Segment Start: Quoted passage

So luckily, we stand to gain from that also in the future.

Great.

And then [Dan]?

[Daniel] from RBC Capital Asset Management.

Without front running your capital markets, I was thinking over the long term, now lots of moving parts on where you are.

What does success look like for maybe R&D and commercially?

I mean is it going to be a lot more digital?

I guess in that sense, it's not going to be sort of business as usual of what we've seen in our last 5, 10 years.

So I'm just thinking about what are some early thoughts about that?

What is exactly looking like for you maybe 5 years but just thinking about just longer-term horizon?

You talked about this until a little bit here about cities, R&D changing, the commercial models are changing.

What is success?

Yes.

Perhaps, Camilla, you should start with the [first] question, and we'll work from there.

Yes, I can.

So if we take a really longer-term perspective, success for us would really be to drive a sustainable business on a couple of dimensions.

So one is, of course, on the business, business path, where we talk a lot about some of the drivers today.

But we also should expect that diabetes and obesity are becoming so big issues for societies that it's not enough for Novo Nordisk just to make sure that we can address sort of the symptoms of those chronic diseases in terms of HbA1c or weight loss.

We also have to find ways to make sure that those patients who are either not covered or somehow, as we say in Danish, fall between tiers, that we find ways to make sure that they can get access to lifesaving medicines.

So that's another point we need to address to drive a sustainable business so that access and affordability, and that looks like different country by country, because of the different circumstances.

But then finally, you should also expect that there is an element of prevention in a more sustainable business going forward that relates to how can we help societies manage some of these big problems that diabetes and obesity will be on -- not just on health care budgets but also on related comorbidities in the future.

And are there ways that we, with our insights, can try to work on actually preventing this problem becoming as big as it could become?

So where our primary offerings is, of course, the innovations.

And it will continue to be, and we just talked about a lot of that today.

You should expect to see that a sustainable business also requires that we can do this in a way where we can address those people that are most vulnerable but also address prevention.

And then finally, do the whole thing in an environmentally sustainable way as well.

Segment End: Quoted passage

> Requirement A:
Answer these questions about the call transcript, one per line:
(i) Which firm does Daniel name as his own?
(ii) Which two chronic diseases does Camilla say are becoming big issues for societies?
(iii) In what kind of way does the last sentence say the whole thing should be done?
> Requirement B: Reproduce the section of the call transcript starting at "So that's another" and ending at "the different circumstances.".
> Requirement C: Continue the call transcript from its final sentence.

Segment Start: Provided material

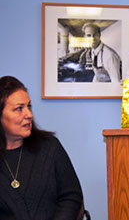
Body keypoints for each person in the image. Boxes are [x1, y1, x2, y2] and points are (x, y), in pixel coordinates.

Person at [0, 76, 83, 219]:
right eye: (19, 109)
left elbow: (71, 197)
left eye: (29, 106)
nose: (29, 115)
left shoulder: (50, 147)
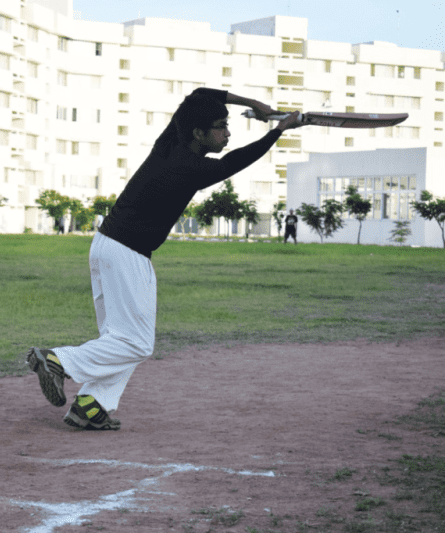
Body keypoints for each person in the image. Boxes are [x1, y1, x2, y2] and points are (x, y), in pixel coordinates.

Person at [26, 88, 304, 430]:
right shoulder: (188, 166)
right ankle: (57, 360)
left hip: (110, 247)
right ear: (198, 133)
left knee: (121, 337)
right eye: (220, 126)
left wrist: (252, 104)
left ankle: (91, 404)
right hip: (125, 252)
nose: (227, 133)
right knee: (137, 343)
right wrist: (276, 131)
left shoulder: (170, 140)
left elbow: (200, 94)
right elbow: (234, 163)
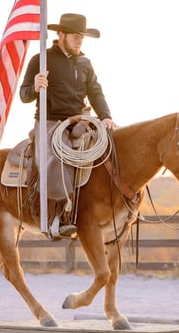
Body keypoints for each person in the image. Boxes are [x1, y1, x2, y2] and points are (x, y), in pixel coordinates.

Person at [19, 13, 116, 237]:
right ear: (60, 35)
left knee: (113, 143)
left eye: (81, 37)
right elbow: (24, 95)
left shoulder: (84, 62)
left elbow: (95, 92)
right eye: (75, 37)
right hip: (51, 120)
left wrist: (105, 116)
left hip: (81, 119)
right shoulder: (42, 60)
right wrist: (35, 86)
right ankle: (56, 217)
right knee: (57, 153)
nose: (79, 41)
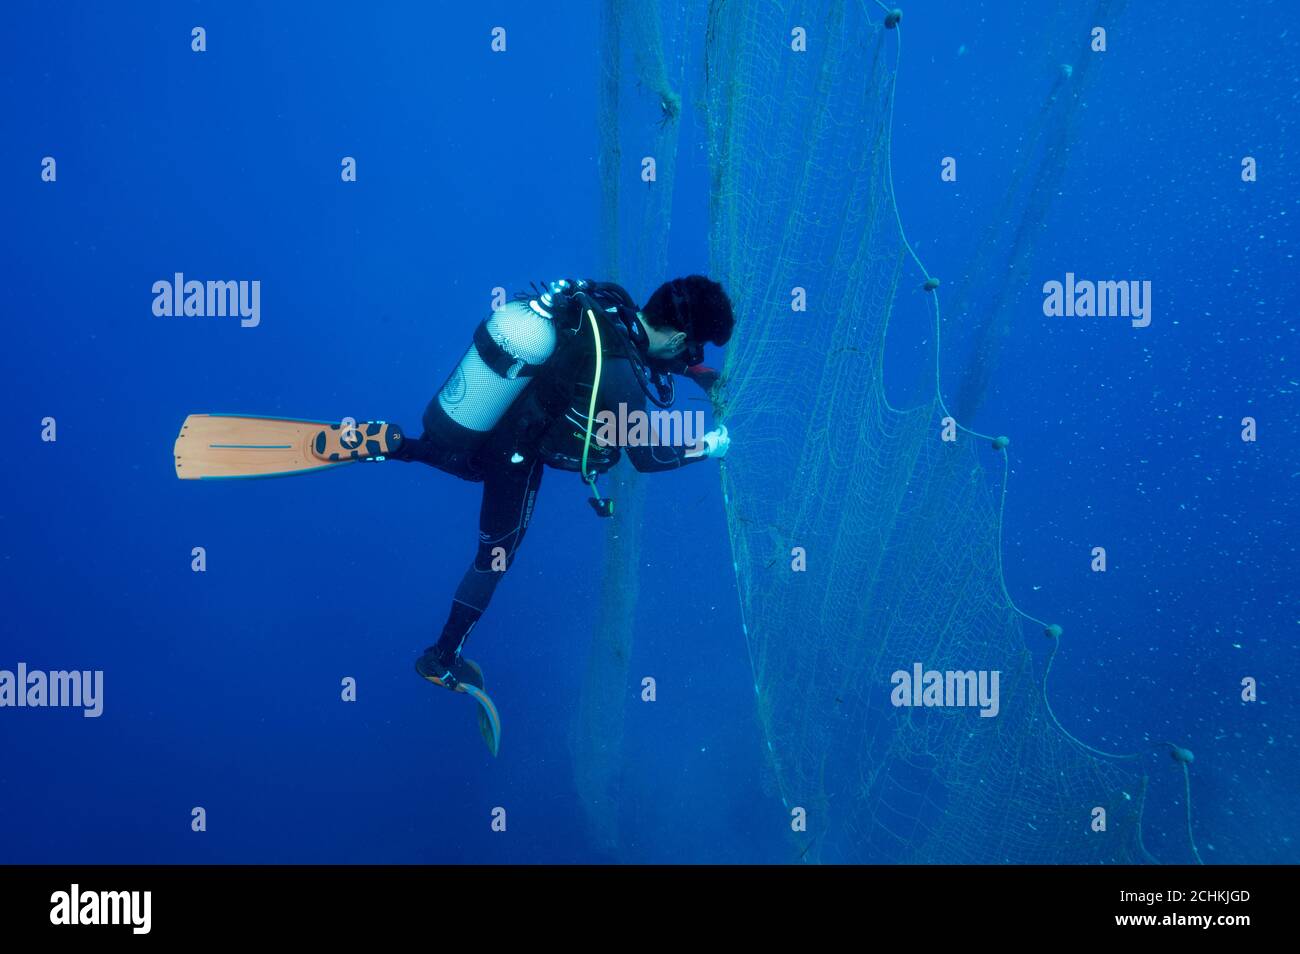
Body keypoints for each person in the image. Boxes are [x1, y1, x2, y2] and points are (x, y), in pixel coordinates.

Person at [390, 275, 735, 689]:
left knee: (468, 462)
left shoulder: (611, 306)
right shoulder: (624, 382)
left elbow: (640, 352)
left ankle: (392, 445)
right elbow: (649, 456)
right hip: (516, 453)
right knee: (496, 556)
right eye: (693, 347)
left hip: (502, 409)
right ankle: (441, 658)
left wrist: (694, 371)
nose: (693, 354)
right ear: (680, 338)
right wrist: (709, 445)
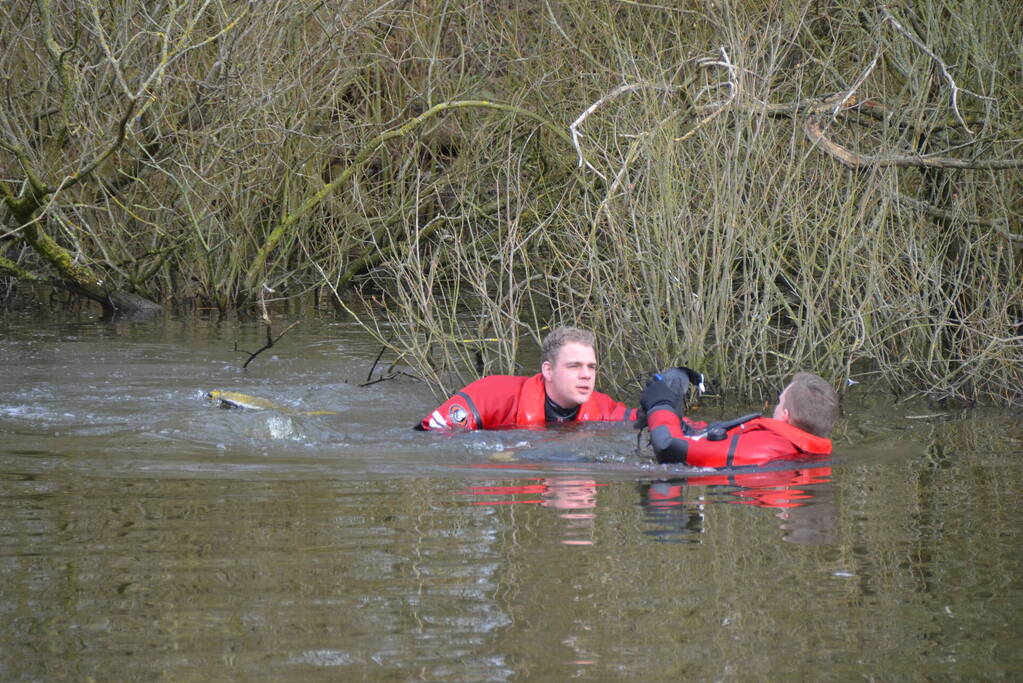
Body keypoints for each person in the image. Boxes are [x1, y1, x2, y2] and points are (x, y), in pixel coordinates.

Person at [418, 326, 637, 430]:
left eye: (591, 367)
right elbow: (430, 435)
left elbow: (644, 419)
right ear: (548, 371)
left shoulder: (602, 406)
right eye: (574, 366)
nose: (586, 375)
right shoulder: (493, 393)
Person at [640, 371, 839, 467]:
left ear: (785, 416)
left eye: (779, 403)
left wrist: (660, 405)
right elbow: (706, 435)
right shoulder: (794, 449)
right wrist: (674, 415)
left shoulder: (765, 447)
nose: (774, 409)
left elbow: (668, 447)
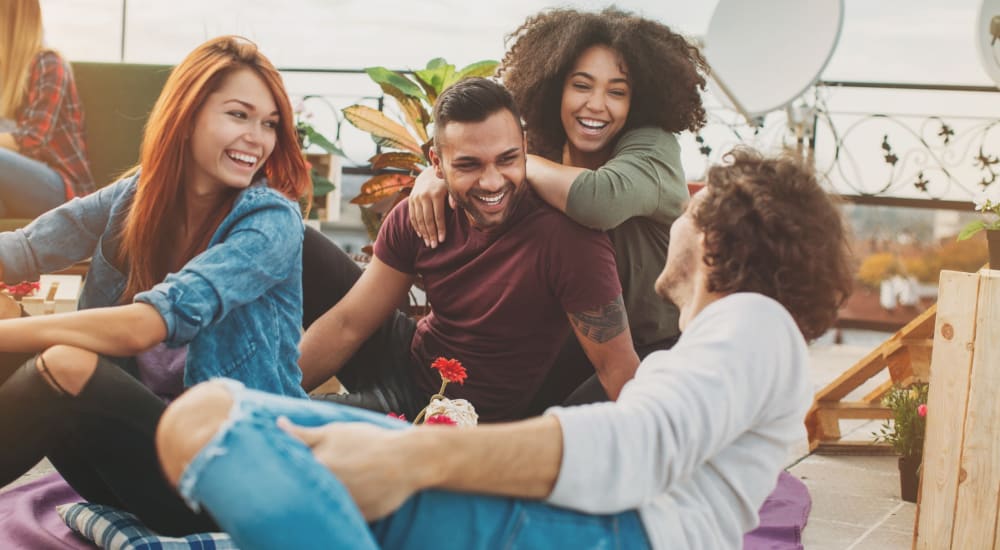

Segment End: Provided material

> Task result A:
(i) RBC Capital Asset Management
(ii) Diabetes and obesity
(iii) An environmentally sustainable way

> Task result B:
So that's another point we need to address to drive a sustainable business so that access and affordability, and that looks like different country by country, because of the different circumstances.

> Task result C:
And Mads, long-term vision for R&D?

Very briefly because that can take hours.

In the existing businesses where we are faced with injection-based medicine and have leadership position, of course, we want to solidify and expand that.

In the new areas, whether it be cardiovascular, NASH, potentially kidney disease, it's important for us to build a platform there and a business and longer-term strive for leadership.

In the more platform technologies like stem cell-based therapies, regenerative medicines, our plan is to go for like 1 IND in a new area per year.

They will not all succeed, but we would like to see a regenerative medicines platform built over the next decade, and I think we are on track to doing that.

And that is through unmet needs because we're only going through various serious diseases with very limited treatment offerings, as you are aware of, with that platform.

And then, of course, longer term, we have today access to both MIT collaborations on the oral biologics delivery with the Soma device, the (inaudible) device.

We have the driving platform from the (inaudible) company.

We have the SNAC molecule, et cetera.

I believe whenever we can long term replace injections with all biologics, we have a leadership position there.

We need to expand that going forward.

So those are just some thoughts about what success could be like 10 years from now.

Great.

I think this was a very excellent way to end this lunch meeting.

So thank you for attending our Q2 London lunch meeting.

And any further questions -- Q3 lunch meeting.

If any further questions, please reach out to Investor Relations, and you get the numbers right.

And thanks for attending, and have a great rest of today.